* What to do
Rewrite the part of the material that opens with the line containing "whole discussion about" and closes with the line containing "customers’ buying patterns", substituting "software" for "tools" and leaving everything else unchanged.

++++ Data shown

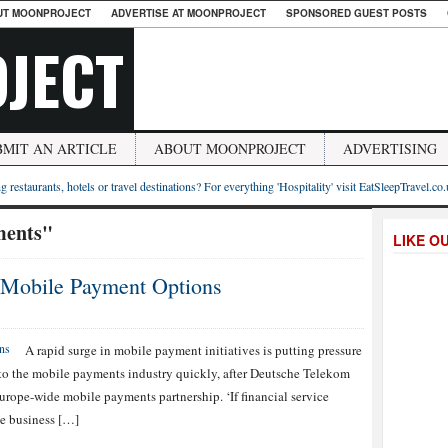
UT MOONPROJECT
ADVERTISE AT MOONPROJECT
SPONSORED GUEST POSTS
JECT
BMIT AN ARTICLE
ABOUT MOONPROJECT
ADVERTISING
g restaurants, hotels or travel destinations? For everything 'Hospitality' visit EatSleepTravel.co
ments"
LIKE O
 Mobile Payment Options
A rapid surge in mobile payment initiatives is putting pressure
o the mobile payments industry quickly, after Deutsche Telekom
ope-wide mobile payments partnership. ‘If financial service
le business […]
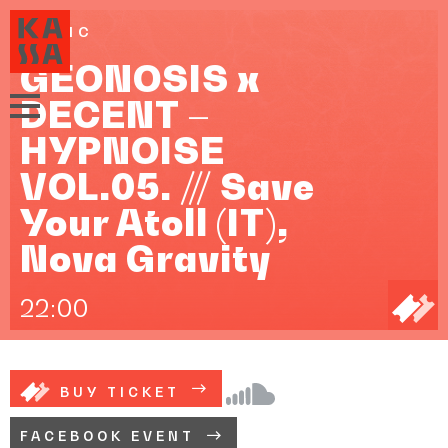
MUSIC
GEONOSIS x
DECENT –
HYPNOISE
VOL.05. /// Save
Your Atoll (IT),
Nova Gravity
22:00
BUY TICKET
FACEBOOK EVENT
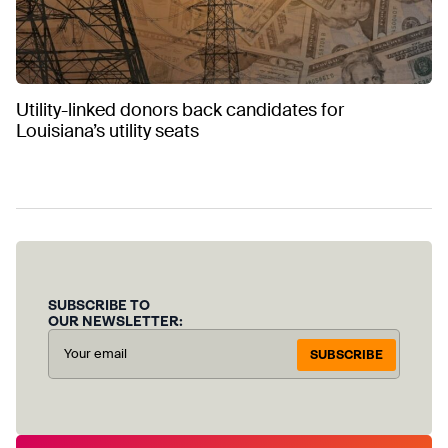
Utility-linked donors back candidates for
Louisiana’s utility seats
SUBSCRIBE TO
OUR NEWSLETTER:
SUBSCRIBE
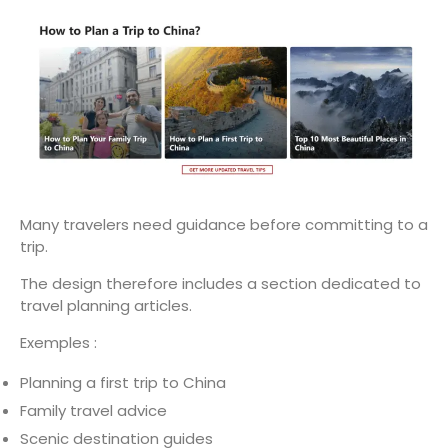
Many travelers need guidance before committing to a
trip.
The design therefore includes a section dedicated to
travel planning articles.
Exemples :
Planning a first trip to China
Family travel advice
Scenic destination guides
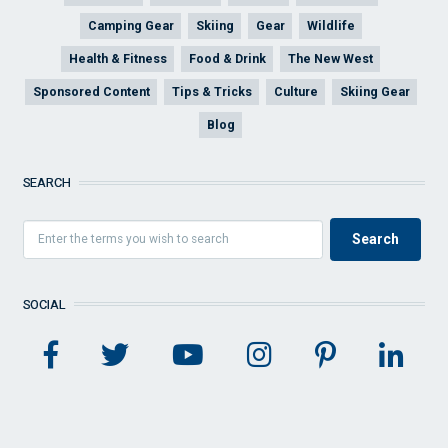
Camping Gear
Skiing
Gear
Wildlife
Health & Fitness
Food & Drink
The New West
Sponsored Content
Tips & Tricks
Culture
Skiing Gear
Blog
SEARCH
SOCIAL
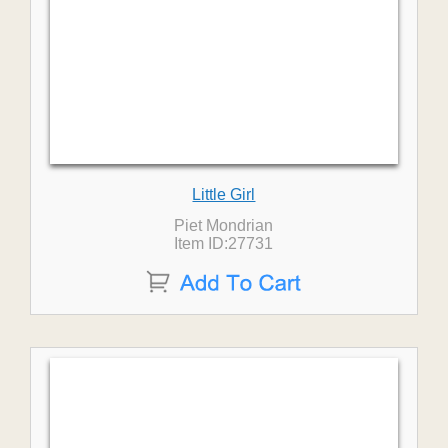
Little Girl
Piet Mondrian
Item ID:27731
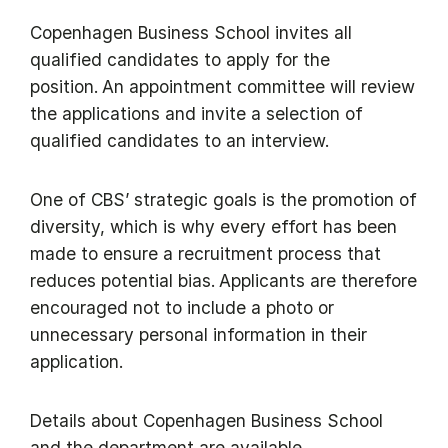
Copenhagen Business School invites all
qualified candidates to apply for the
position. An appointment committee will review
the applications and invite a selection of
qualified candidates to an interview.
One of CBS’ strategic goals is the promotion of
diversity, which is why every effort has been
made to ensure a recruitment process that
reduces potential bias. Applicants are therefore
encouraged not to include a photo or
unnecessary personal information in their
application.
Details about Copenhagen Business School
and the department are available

++++++++
++++ Data shown

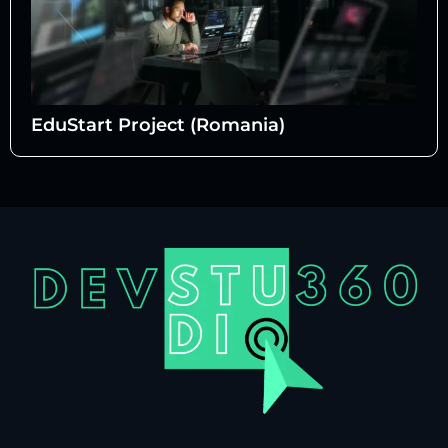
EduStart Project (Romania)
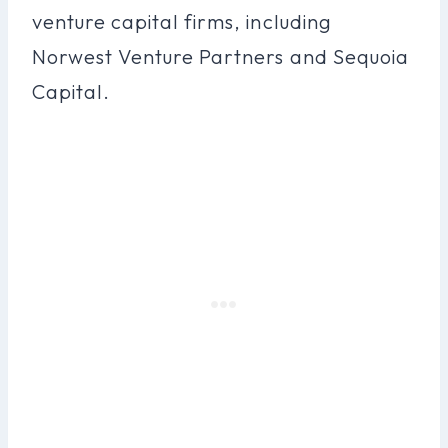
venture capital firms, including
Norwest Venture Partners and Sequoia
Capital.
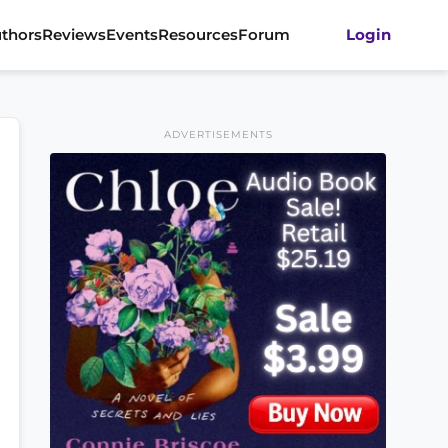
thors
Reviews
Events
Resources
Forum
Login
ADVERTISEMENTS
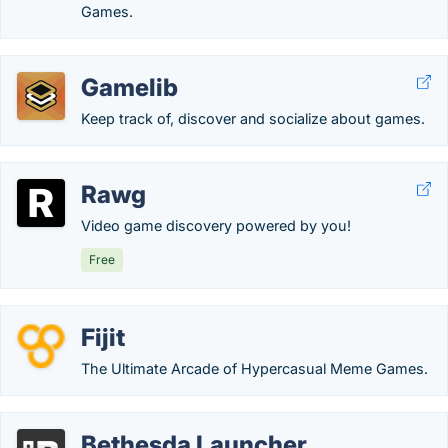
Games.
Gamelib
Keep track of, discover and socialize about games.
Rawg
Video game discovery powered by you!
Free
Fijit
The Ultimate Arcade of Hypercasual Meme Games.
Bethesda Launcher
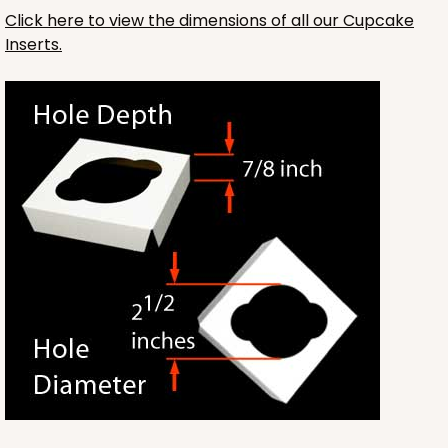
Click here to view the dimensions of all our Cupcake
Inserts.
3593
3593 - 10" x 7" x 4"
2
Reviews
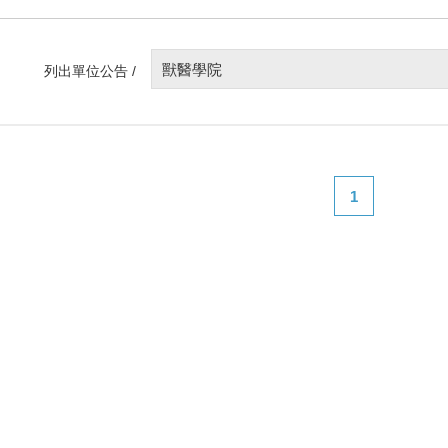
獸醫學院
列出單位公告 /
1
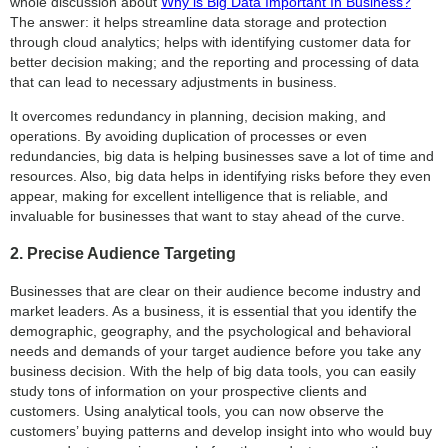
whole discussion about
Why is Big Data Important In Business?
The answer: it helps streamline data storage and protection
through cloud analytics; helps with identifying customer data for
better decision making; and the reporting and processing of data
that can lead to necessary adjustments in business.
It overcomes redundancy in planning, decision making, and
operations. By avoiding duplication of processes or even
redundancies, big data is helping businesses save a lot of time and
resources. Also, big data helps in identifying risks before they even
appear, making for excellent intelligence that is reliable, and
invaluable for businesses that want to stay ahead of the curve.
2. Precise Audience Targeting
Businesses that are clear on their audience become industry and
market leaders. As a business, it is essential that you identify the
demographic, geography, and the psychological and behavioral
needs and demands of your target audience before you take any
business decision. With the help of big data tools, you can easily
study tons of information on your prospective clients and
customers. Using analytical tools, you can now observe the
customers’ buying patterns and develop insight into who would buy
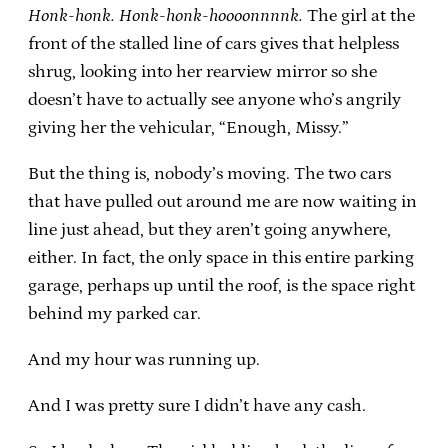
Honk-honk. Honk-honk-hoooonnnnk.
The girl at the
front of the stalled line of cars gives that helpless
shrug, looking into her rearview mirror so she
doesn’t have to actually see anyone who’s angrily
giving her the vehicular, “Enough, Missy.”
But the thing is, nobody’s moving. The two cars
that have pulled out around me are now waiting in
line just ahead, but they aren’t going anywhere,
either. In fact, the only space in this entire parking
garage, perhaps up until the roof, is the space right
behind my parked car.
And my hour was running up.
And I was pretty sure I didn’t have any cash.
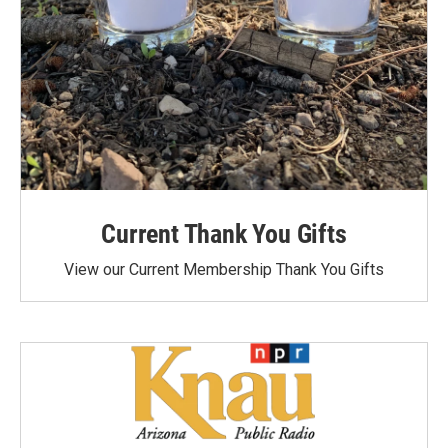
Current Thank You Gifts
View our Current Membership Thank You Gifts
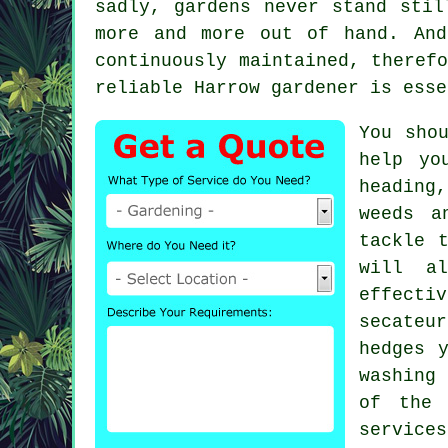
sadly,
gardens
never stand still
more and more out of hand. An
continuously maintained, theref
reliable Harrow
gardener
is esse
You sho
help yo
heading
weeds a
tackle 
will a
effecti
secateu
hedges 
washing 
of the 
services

++++++++

* Result
whole discussion about
Why is Big Data Important In Business?
The answer: it helps streamline data storage and protection
through cloud analytics; helps with identifying customer data for
better decision making; and the reporting and processing of data
that can lead to necessary adjustments in business.
It overcomes redundancy in planning, decision making, and
operations. By avoiding duplication of processes or even
redundancies, big data is helping businesses save a lot of time and
resources. Also, big data helps in identifying risks before they even
appear, making for excellent intelligence that is reliable, and
invaluable for businesses that want to stay ahead of the curve.
2. Precise Audience Targeting
Businesses that are clear on their audience become industry and
market leaders. As a business, it is essential that you identify the
demographic, geography, and the psychological and behavioral
needs and demands of your target audience before you take any
business decision. With the help of big data software, you can easily
study tons of information on your prospective clients and
customers. Using analytical software, you can now observe the
customers’ buying patterns and develop insight into who would buy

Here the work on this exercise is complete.